As is often the case, my memory plays tricks on me: I thought I had read Children of Time last year—no, I read it in 2021! I’m actually impressed I recalled as much of it as I did when I started Children of Ruin, though Adrian Tchaikovsky does his best to provide pertinent backstory. I wanted to say he does this without infodumping, because it’s kind of true, except that this whole story is kind of infodumping. It’s … odd.

Spoilers, if you can call them that, for the first book but not for this one—and this is one of those cases where I think you can read this book without reading the last.

Children of Ruin follows the adventure of one of the Human–Portiid vessels that sets out from Kern’s World at the end of Children of Time. It arrives in a system that was the destination of another terraforming project. Through flashbacks, Tchaikovsky tells us the story of this system while the Humans and Portiids—assisted by a copy of the Avrana Kern intelligence—make perilous contact with the inhabitants of this system, who are a form of uplifted and evolved octopus. For, much like on Kern’s World, terraforming this system didn’t go to plan (when does it ever in this universe), yet life tenaciously found a way. The octopus civilization is difficult to converse with, however—the gap between them seems even wider than the one between Humans and Portiids. Meanwhile, an ancient threat—the first alien life to be discovered in this galaxy—awaits them all on the surface of Nod, and perhaps elsewhere.

We like to meditate on the difference between “hard” and “soft” SF. However, maybe the labels should be hard and easy.

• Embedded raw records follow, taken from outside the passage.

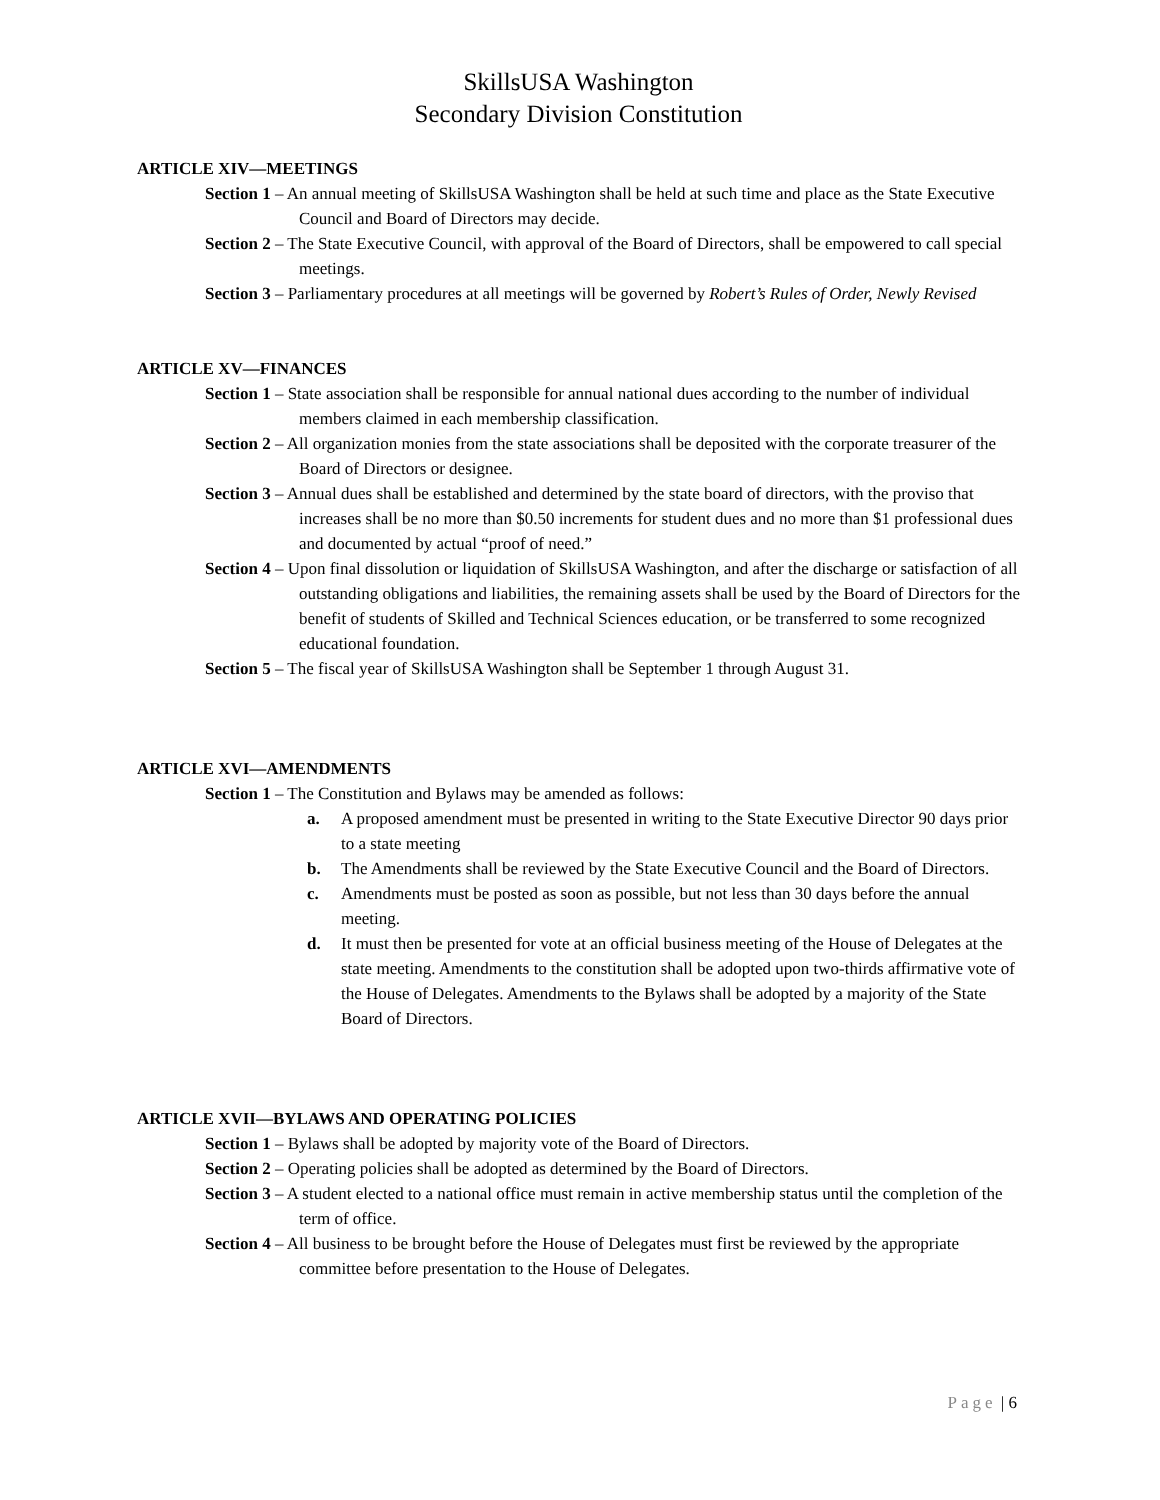SkillsUSA Washington
Secondary Division Constitution
ARTICLE XIV—MEETINGS
Section 1 – An annual meeting of SkillsUSA Washington shall be held at such time and place as the State Executive Council and Board of Directors may decide.
Section 2 – The State Executive Council, with approval of the Board of Directors, shall be empowered to call special meetings.
Section 3 – Parliamentary procedures at all meetings will be governed by Robert’s Rules of Order, Newly Revised
ARTICLE XV—FINANCES
Section 1 – State association shall be responsible for annual national dues according to the number of individual members claimed in each membership classification.
Section 2 – All organization monies from the state associations shall be deposited with the corporate treasurer of the Board of Directors or designee.
Section 3 – Annual dues shall be established and determined by the state board of directors, with the proviso that increases shall be no more than $0.50 increments for student dues and no more than $1 professional dues and documented by actual “proof of need.”
Section 4 – Upon final dissolution or liquidation of SkillsUSA Washington, and after the discharge or satisfaction of all outstanding obligations and liabilities, the remaining assets shall be used by the Board of Directors for the benefit of students of Skilled and Technical Sciences education, or be transferred to some recognized educational foundation.
Section 5 – The fiscal year of SkillsUSA Washington shall be September 1 through August 31.
ARTICLE XVI—AMENDMENTS
Section 1 – The Constitution and Bylaws may be amended as follows:
a. A proposed amendment must be presented in writing to the State Executive Director 90 days prior to a state meeting
b. The Amendments shall be reviewed by the State Executive Council and the Board of Directors.
c. Amendments must be posted as soon as possible, but not less than 30 days before the annual meeting.
d. It must then be presented for vote at an official business meeting of the House of Delegates at the state meeting. Amendments to the constitution shall be adopted upon two-thirds affirmative vote of the House of Delegates. Amendments to the Bylaws shall be adopted by a majority of the State Board of Directors.
ARTICLE XVII—BYLAWS AND OPERATING POLICIES
Section 1 – Bylaws shall be adopted by majority vote of the Board of Directors.
Section 2 – Operating policies shall be adopted as determined by the Board of Directors.
Section 3 – A student elected to a national office must remain in active membership status until the completion of the term of office.
Section 4 – All business to be brought before the House of Delegates must first be reviewed by the appropriate committee before presentation to the House of Delegates.
Page | 6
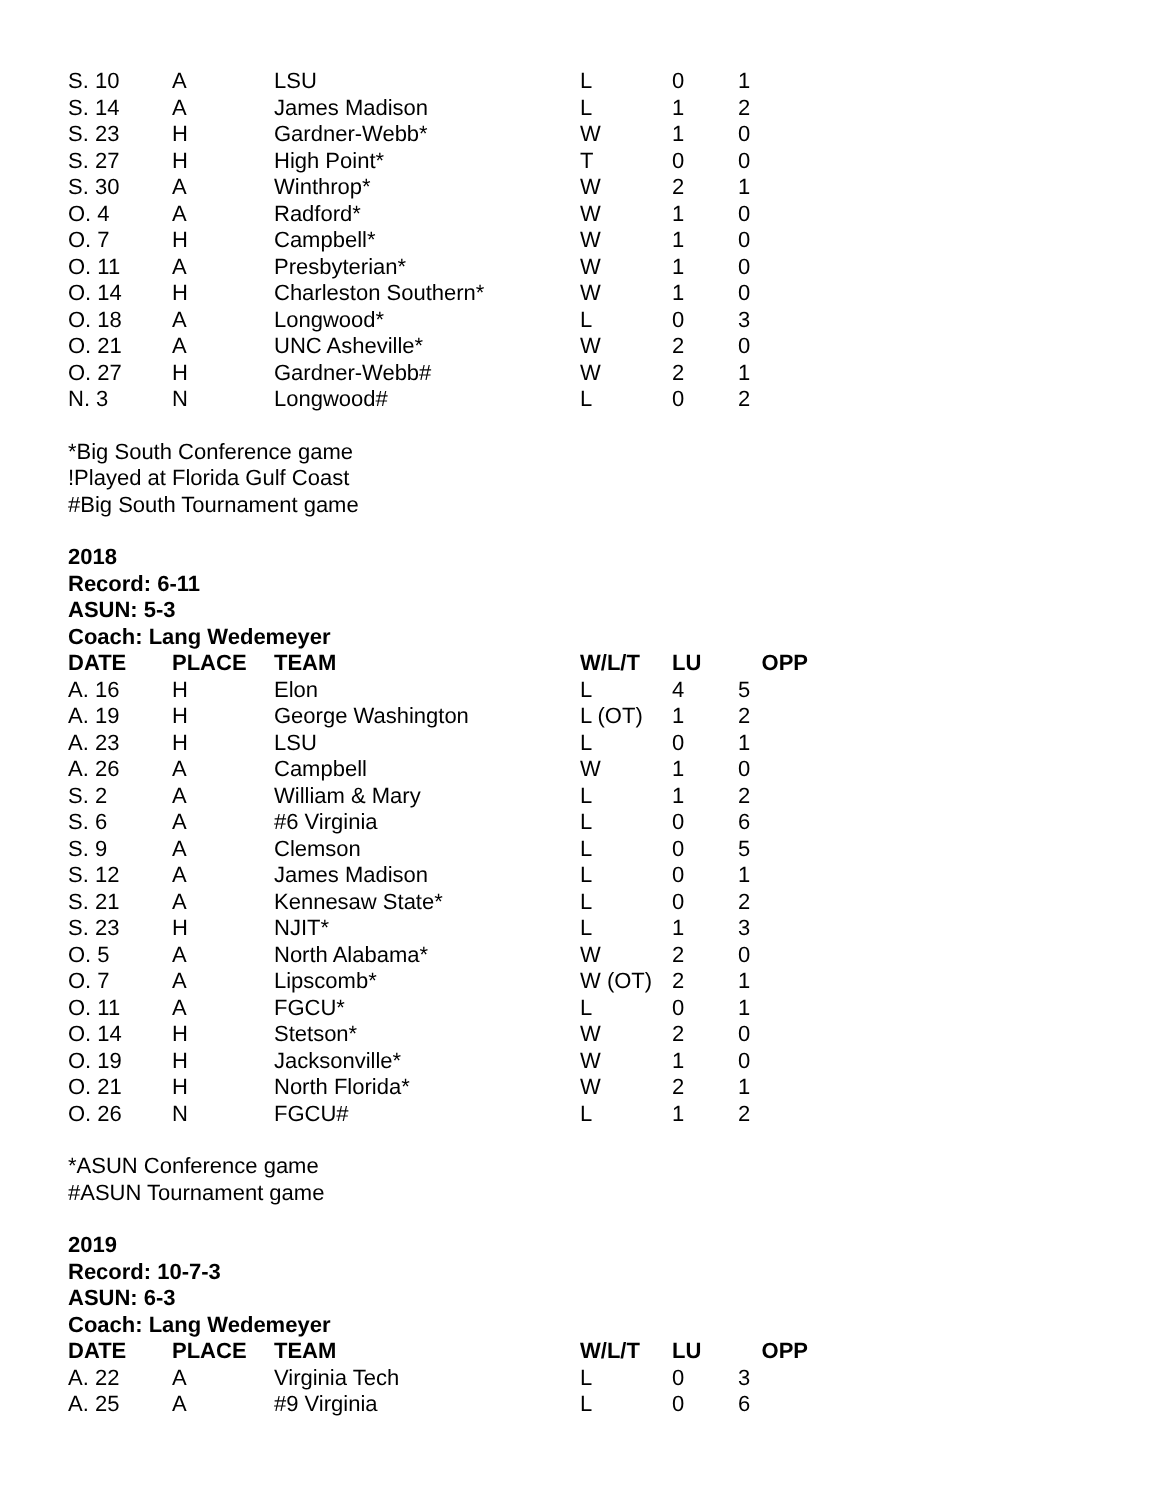| S. 10 | A | LSU | L | 0 | 1 |
| S. 14 | A | James Madison | L | 1 | 2 |
| S. 23 | H | Gardner-Webb* | W | 1 | 0 |
| S. 27 | H | High Point* | T | 0 | 0 |
| S. 30 | A | Winthrop* | W | 2 | 1 |
| O. 4 | A | Radford* | W | 1 | 0 |
| O. 7 | H | Campbell* | W | 1 | 0 |
| O. 11 | A | Presbyterian* | W | 1 | 0 |
| O. 14 | H | Charleston Southern* | W | 1 | 0 |
| O. 18 | A | Longwood* | L | 0 | 3 |
| O. 21 | A | UNC Asheville* | W | 2 | 0 |
| O. 27 | H | Gardner-Webb# | W | 2 | 1 |
| N. 3 | N | Longwood# | L | 0 | 2 |
*Big South Conference game
!Played at Florida Gulf Coast
#Big South Tournament game
2018
Record: 6-11
ASUN: 5-3
Coach: Lang Wedemeyer
| DATE | PLACE | TEAM | W/L/T | LU | OPP |
| --- | --- | --- | --- | --- | --- |
| A. 16 | H | Elon | L | 4 | 5 |
| A. 19 | H | George Washington | L (OT) | 1 | 2 |
| A. 23 | H | LSU | L | 0 | 1 |
| A. 26 | A | Campbell | W | 1 | 0 |
| S. 2 | A | William & Mary | L | 1 | 2 |
| S. 6 | A | #6 Virginia | L | 0 | 6 |
| S. 9 | A | Clemson | L | 0 | 5 |
| S. 12 | A | James Madison | L | 0 | 1 |
| S. 21 | A | Kennesaw State* | L | 0 | 2 |
| S. 23 | H | NJIT* | L | 1 | 3 |
| O. 5 | A | North Alabama* | W | 2 | 0 |
| O. 7 | A | Lipscomb* | W (OT) | 2 | 1 |
| O. 11 | A | FGCU* | L | 0 | 1 |
| O. 14 | H | Stetson* | W | 2 | 0 |
| O. 19 | H | Jacksonville* | W | 1 | 0 |
| O. 21 | H | North Florida* | W | 2 | 1 |
| O. 26 | N | FGCU# | L | 1 | 2 |
*ASUN Conference game
#ASUN Tournament game
2019
Record: 10-7-3
ASUN: 6-3
Coach: Lang Wedemeyer
| DATE | PLACE | TEAM | W/L/T | LU | OPP |
| --- | --- | --- | --- | --- | --- |
| A. 22 | A | Virginia Tech | L | 0 | 3 |
| A. 25 | A | #9 Virginia | L | 0 | 6 |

The latter simply means that the author has decided to dial down the difficulty level of so much related to space travel and life in space for the purposes of a more fanciful story. The former, on the other hand, is less about adherence to science versus a much more granular approach to that science. Children of Ruin is hard in that sense: everyone in this book is playing on hard mode.

Consequently, the majority of this book is people of various species struggling and failing to be understood by one another. It’s frustrating—or it would be, if it weren’t so damn fascinating. Tchaikovksy’s talent, as I noted in my review of the first book, is his imagination. He has clearly spent a lot of time thinking about what it would be like if spiders evolved a society, if octopuses evolved on a water world, etc. What would truly alien life be like? What do you do when you run across it and it wants to go on an adventure with you, but this adventure means potentially losing what makes you you?

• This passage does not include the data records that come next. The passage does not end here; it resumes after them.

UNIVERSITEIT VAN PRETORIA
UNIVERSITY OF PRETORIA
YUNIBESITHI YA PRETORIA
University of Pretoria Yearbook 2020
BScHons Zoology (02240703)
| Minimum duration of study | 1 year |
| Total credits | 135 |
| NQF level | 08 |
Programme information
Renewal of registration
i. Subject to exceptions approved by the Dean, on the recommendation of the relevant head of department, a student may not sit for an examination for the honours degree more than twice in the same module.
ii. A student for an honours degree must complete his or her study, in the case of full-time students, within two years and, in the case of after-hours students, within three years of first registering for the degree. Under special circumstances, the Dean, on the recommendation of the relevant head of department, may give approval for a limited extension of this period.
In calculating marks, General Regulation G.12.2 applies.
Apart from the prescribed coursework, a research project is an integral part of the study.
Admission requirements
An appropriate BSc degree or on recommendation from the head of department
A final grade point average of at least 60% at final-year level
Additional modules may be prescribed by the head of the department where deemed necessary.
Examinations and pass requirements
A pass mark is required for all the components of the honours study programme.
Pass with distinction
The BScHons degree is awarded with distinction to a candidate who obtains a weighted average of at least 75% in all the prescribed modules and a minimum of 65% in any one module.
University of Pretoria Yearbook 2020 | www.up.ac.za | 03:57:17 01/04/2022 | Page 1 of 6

Frankenstein is often cited as the first science-fiction novel, and I don’t think it’s a coincidence that it is also a horror story. These two genres are entwined. Though Children of Ruin is not expressly horror in a classical sense, Tchaikovsky plays with many of the horror tropes, right down to an entity reminiscent of John Carpenter’s Thing. This book is a reminder that non-human life, whether it evolves from terrestrial or extraterrestrial stock, is going to feel very alien to us indeed. And even if it isn’t malicious, its simple fact of existing might be anathema to our own existence.

Tchaikovsky asks us to think very differently about what the future might be like. I love books like this, and the thought experiment here is, in my opinion, a very satisfying one to run on the story emulator that is my meat brain.

However, I would be hard pressed to defend this book in terms of the storytelling itself. This is one of those books that is light on dialogue—conversations are sparse throughout the text—and heavy on exposition. I was OK with that because I was into the thought experiment, but I know many others would put the book down upon discovering this—and that’s totally valid. Tchaikovsky’s style here is so information-dense that it almost entirely distracts you from the actual narrative unfolding.

That being said, don’t mistake all this exposition for a lack of characterization. If you do, you’ll miss out. Tchaikovsky carefully develops so many different personalities in this cast: intuitive and determined Helena, adventurous Portia, frustrated and inquisitive Fabian, and especially Kern herself. Each of these characters, and others, brings something to the mix, and I enjoyed spending time with all of them.

So as a result of all this, I really vacillated about my rating. Two stars, because what story is here is stretched tissue thin across the novel? Or do I award Children of Ruin five stars, as I did with Ninefox Gambit, because its overall execution is science fiction in a nutshell? I guess a solid three stars is appropriate, and I hope this review has done its job of adequately evaluating what this book does: push the boundaries of what we might imagine the future to be like in a way that is entertaining, if not consistently so.